After that first amazing series, 13 Reasons Why goes on to another two series. I watched both with nowhere near the same amount of urgency as the first series. I was still curious about where the lives of other characters might go, but none of the the story lines drove me as hard as that first one. You finish series one knowing what happened, and why. If you want to see how people deal with the aftermath, that’s where the next two series come into play. They’re not 100% essential though.
One aspect of the second series I really didn’t like was the way Hannah would appear in the head of another character and talk to him, but this would be shown as if she was there with him, in real life. To me, this was about 10x more foolhardy than showing her suicide in the previous series as I think it gives the impression – if someone is going to be impressionable about something they see on TV – that after you take your life, you can still pop back and have witty and fun conversations with people which is, of course, a nonsense. Somehow this was fine, but showing the reality of suicide wasn’t.
This really is a program where it’s all done and dusted in the first 13 episodes and although it deliberately creates a cliffhanger – unrelated to Hannah – to get you to tune into the second series, I didn’t find any of the episodes that came next to have been very necessary viewing once I’d seen them. They are interesting, yes. But essential? No. I’d dearly love to talk about one storyline in particular that wraps up at the end of the third season in a way that’s medically and scientifically impossible and left me shaking my head in bewilderment but to say more would spoil it, so I’ll stop there about that.

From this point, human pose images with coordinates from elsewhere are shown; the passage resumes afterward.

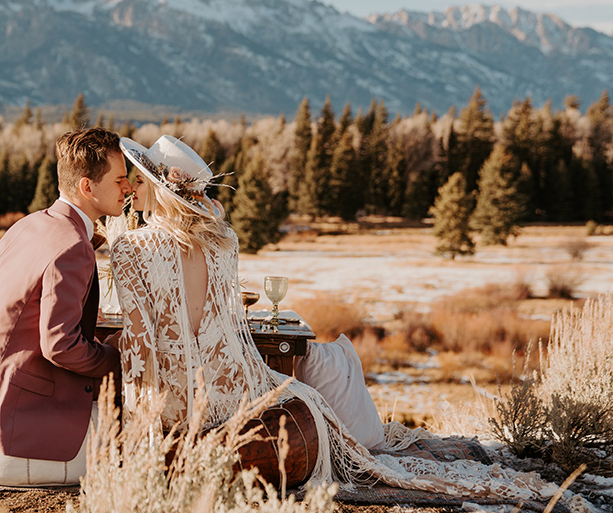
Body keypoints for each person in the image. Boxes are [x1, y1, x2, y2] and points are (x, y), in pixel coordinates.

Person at [109, 134, 560, 500]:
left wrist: (138, 437)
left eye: (139, 180)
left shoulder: (131, 248)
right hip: (229, 396)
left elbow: (138, 350)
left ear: (156, 188)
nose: (132, 188)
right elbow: (224, 331)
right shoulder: (221, 244)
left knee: (300, 401)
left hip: (178, 406)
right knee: (304, 398)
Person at [0, 128, 131, 486]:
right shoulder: (72, 245)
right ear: (87, 187)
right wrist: (120, 359)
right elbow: (61, 346)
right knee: (140, 447)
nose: (128, 188)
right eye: (119, 180)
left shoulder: (25, 227)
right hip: (5, 438)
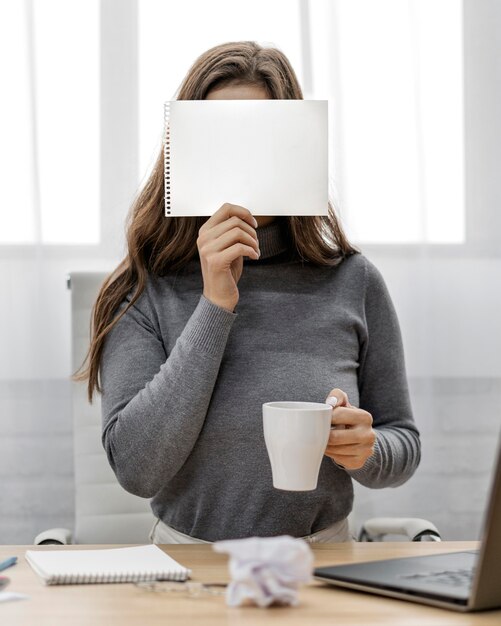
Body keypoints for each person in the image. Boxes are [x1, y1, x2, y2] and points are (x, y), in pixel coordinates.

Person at [78, 41, 420, 544]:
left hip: (322, 566)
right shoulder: (142, 288)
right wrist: (215, 305)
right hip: (188, 569)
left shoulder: (353, 280)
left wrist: (368, 450)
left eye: (263, 140)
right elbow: (136, 468)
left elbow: (402, 443)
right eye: (222, 140)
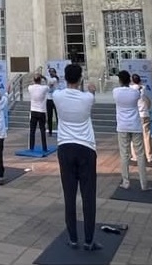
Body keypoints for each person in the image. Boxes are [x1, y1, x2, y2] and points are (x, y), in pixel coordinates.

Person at [52, 63, 102, 252]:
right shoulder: (87, 98)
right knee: (88, 195)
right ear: (80, 79)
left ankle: (73, 238)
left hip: (65, 147)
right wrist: (91, 90)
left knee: (69, 195)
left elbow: (55, 91)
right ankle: (89, 240)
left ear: (65, 78)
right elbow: (90, 97)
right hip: (86, 148)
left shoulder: (57, 96)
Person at [113, 71, 148, 191]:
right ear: (129, 80)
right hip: (135, 125)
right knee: (140, 154)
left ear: (120, 80)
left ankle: (126, 181)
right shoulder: (134, 93)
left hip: (122, 126)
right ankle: (144, 183)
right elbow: (139, 92)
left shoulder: (116, 92)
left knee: (124, 154)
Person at [130, 73, 152, 164]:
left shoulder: (131, 89)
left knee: (134, 137)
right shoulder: (143, 88)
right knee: (147, 136)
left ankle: (135, 156)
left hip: (135, 115)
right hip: (145, 114)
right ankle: (149, 156)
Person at [27, 73, 49, 151]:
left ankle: (31, 147)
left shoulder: (30, 88)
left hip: (33, 111)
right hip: (41, 111)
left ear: (34, 80)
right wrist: (44, 77)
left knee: (32, 130)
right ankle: (44, 147)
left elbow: (30, 83)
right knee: (42, 130)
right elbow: (47, 83)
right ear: (40, 80)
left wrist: (34, 78)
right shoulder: (44, 88)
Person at [46, 67, 61, 136]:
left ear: (55, 72)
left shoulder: (56, 79)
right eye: (50, 72)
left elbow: (51, 83)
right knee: (49, 116)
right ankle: (50, 131)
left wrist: (43, 77)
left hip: (55, 99)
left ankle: (60, 131)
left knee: (58, 116)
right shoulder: (49, 79)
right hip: (49, 99)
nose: (51, 73)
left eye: (52, 72)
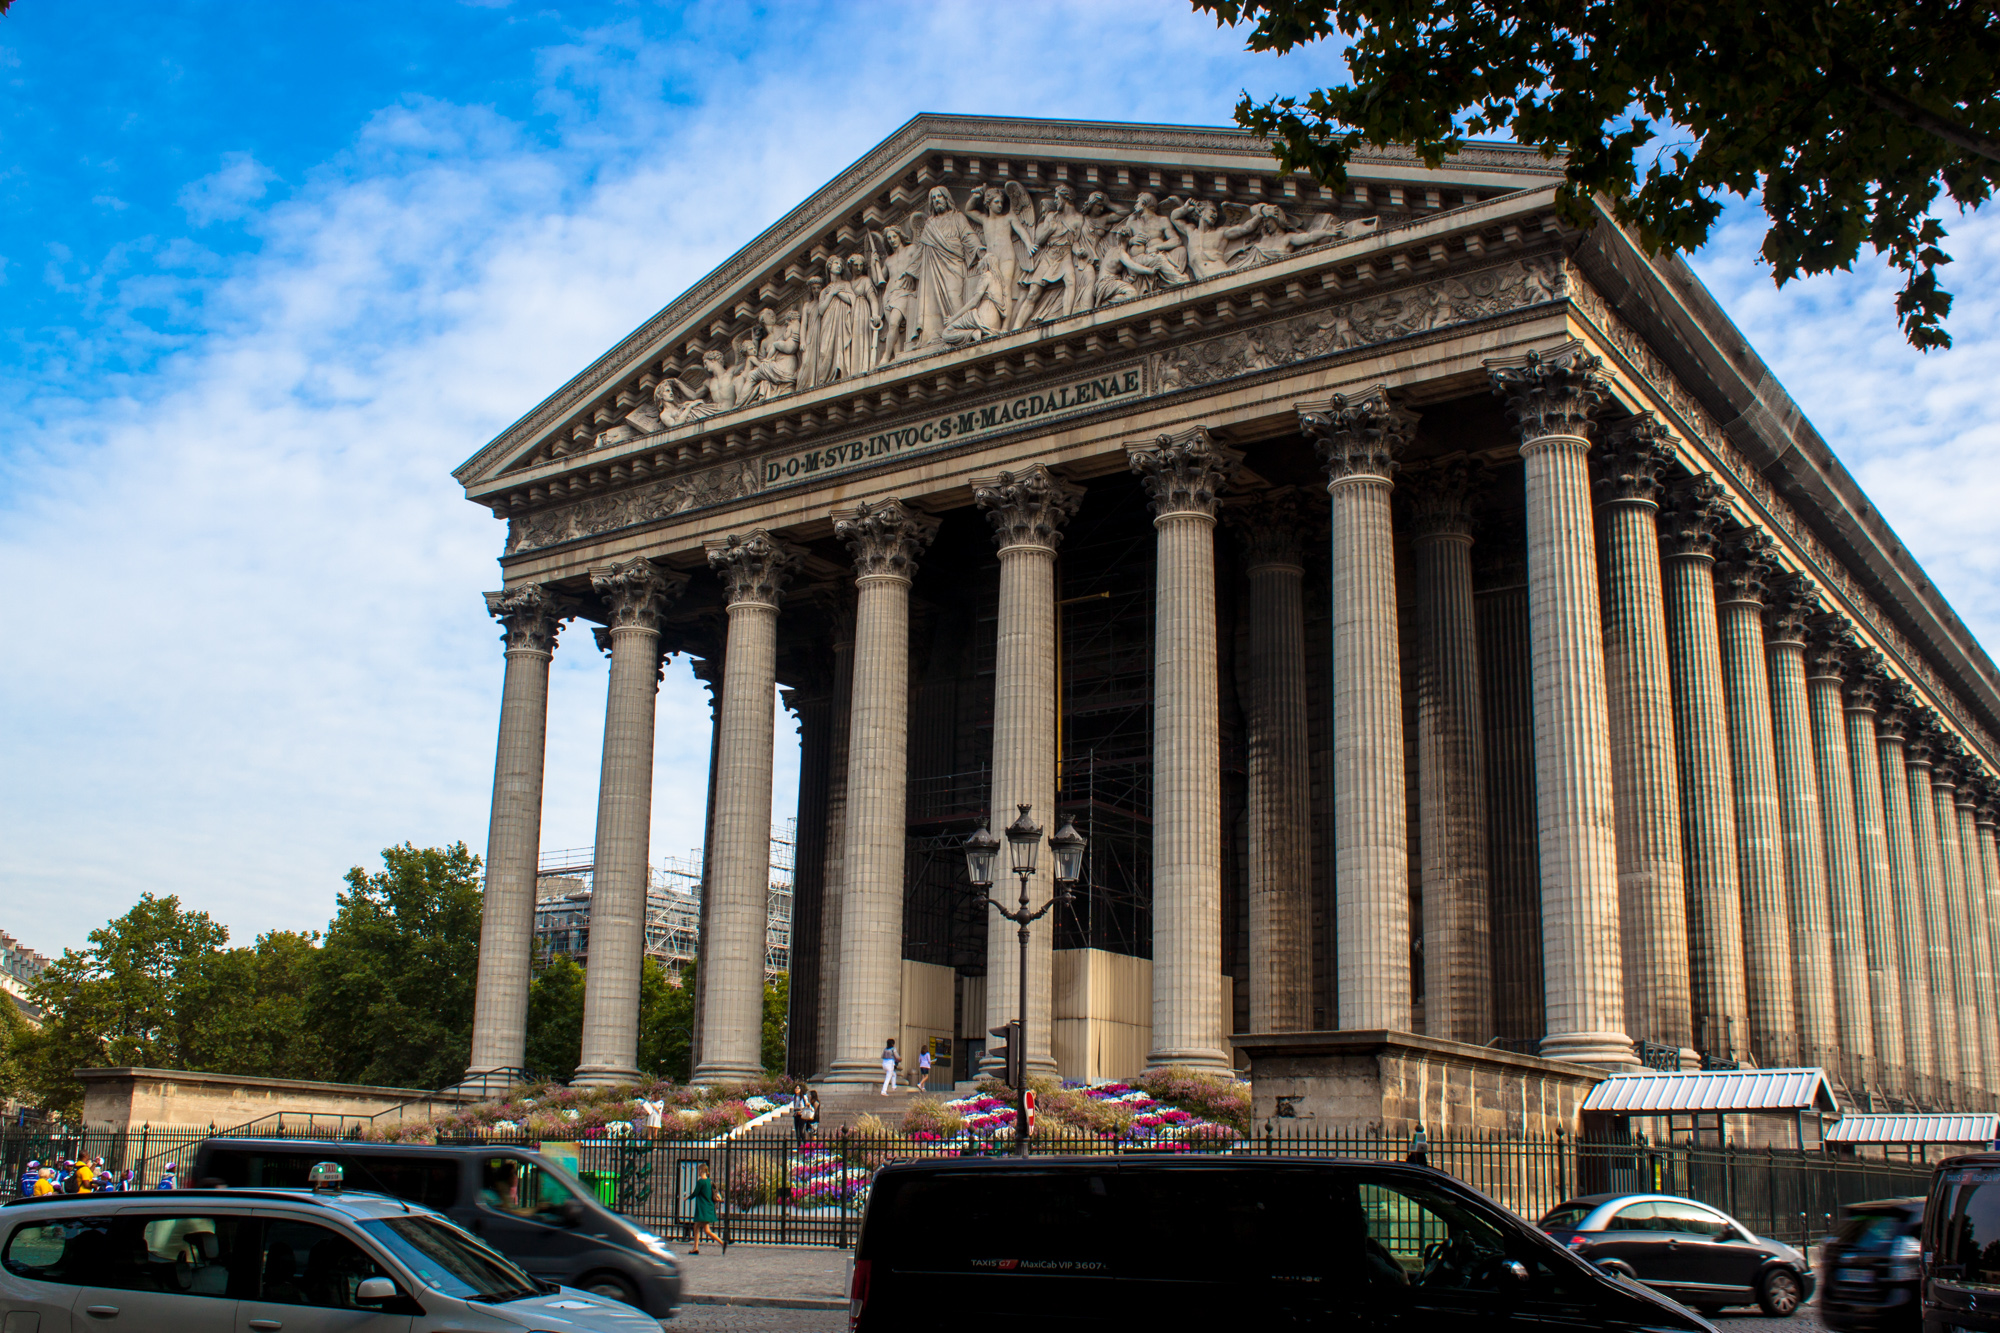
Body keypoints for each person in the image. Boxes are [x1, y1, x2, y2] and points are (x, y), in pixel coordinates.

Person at [686, 1163, 723, 1255]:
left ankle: (722, 1243)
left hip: (703, 1208)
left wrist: (687, 1198)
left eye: (699, 1170)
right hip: (708, 1207)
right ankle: (695, 1248)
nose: (698, 1172)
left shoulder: (701, 1182)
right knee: (696, 1227)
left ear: (701, 1171)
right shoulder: (709, 1181)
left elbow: (695, 1193)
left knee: (706, 1230)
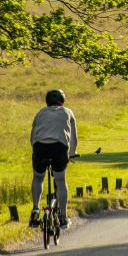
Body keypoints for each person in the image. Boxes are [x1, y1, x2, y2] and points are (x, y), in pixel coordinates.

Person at [29, 88, 78, 229]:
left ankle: (36, 208)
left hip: (40, 148)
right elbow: (74, 137)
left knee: (38, 177)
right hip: (59, 148)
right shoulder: (68, 112)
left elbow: (32, 138)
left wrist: (37, 151)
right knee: (61, 180)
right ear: (62, 101)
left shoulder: (40, 113)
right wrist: (72, 153)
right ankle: (63, 216)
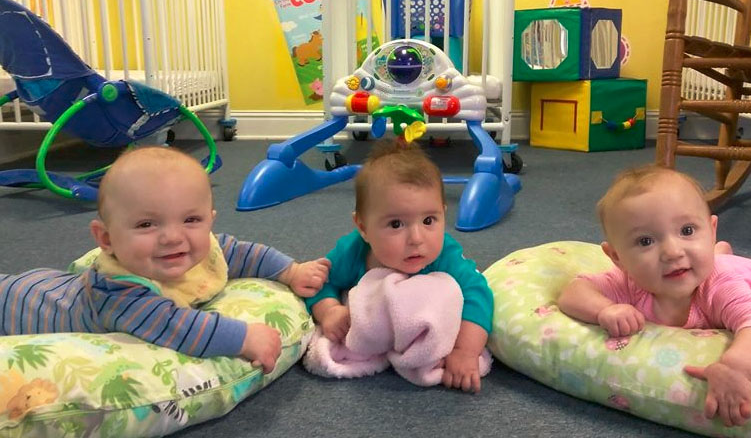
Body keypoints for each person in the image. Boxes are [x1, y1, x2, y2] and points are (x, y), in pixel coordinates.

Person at [0, 146, 331, 374]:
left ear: (210, 220)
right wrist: (244, 337)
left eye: (191, 220)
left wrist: (290, 269)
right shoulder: (119, 291)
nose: (173, 237)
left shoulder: (199, 250)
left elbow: (241, 252)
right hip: (17, 304)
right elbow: (176, 326)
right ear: (106, 239)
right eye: (146, 224)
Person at [558, 164, 751, 427]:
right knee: (714, 259)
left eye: (687, 231)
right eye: (645, 241)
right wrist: (604, 309)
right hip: (707, 263)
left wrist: (739, 366)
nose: (673, 252)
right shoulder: (627, 281)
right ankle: (721, 252)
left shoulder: (722, 286)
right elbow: (574, 293)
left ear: (711, 230)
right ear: (617, 258)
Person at [304, 139, 493, 392]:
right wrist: (329, 311)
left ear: (444, 214)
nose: (417, 239)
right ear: (363, 228)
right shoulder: (353, 251)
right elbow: (319, 280)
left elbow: (477, 292)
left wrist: (464, 350)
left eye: (429, 220)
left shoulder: (444, 254)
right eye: (396, 224)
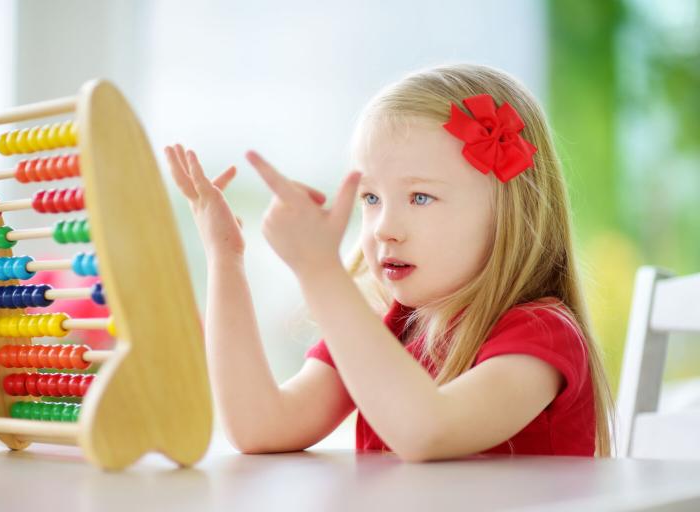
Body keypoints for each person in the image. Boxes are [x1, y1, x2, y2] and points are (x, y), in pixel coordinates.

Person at [164, 63, 615, 462]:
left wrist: (321, 272)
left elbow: (428, 431)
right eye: (371, 198)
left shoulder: (542, 336)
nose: (383, 228)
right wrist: (226, 257)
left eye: (420, 197)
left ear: (511, 213)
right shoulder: (389, 331)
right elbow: (260, 426)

If it’s not apparent, let me say again that the first 13 episodes of this series are great. On an intriguing, mystery kind of level they’re great – and also on a young-people-should-watch-this-and-think-about-the-issues level they’re great too. And let me be clear; I’m not normally one for “preachy” television or film in the slightest, but I think this has merit. I commend it to you, dear reader. Give it a try, maybe?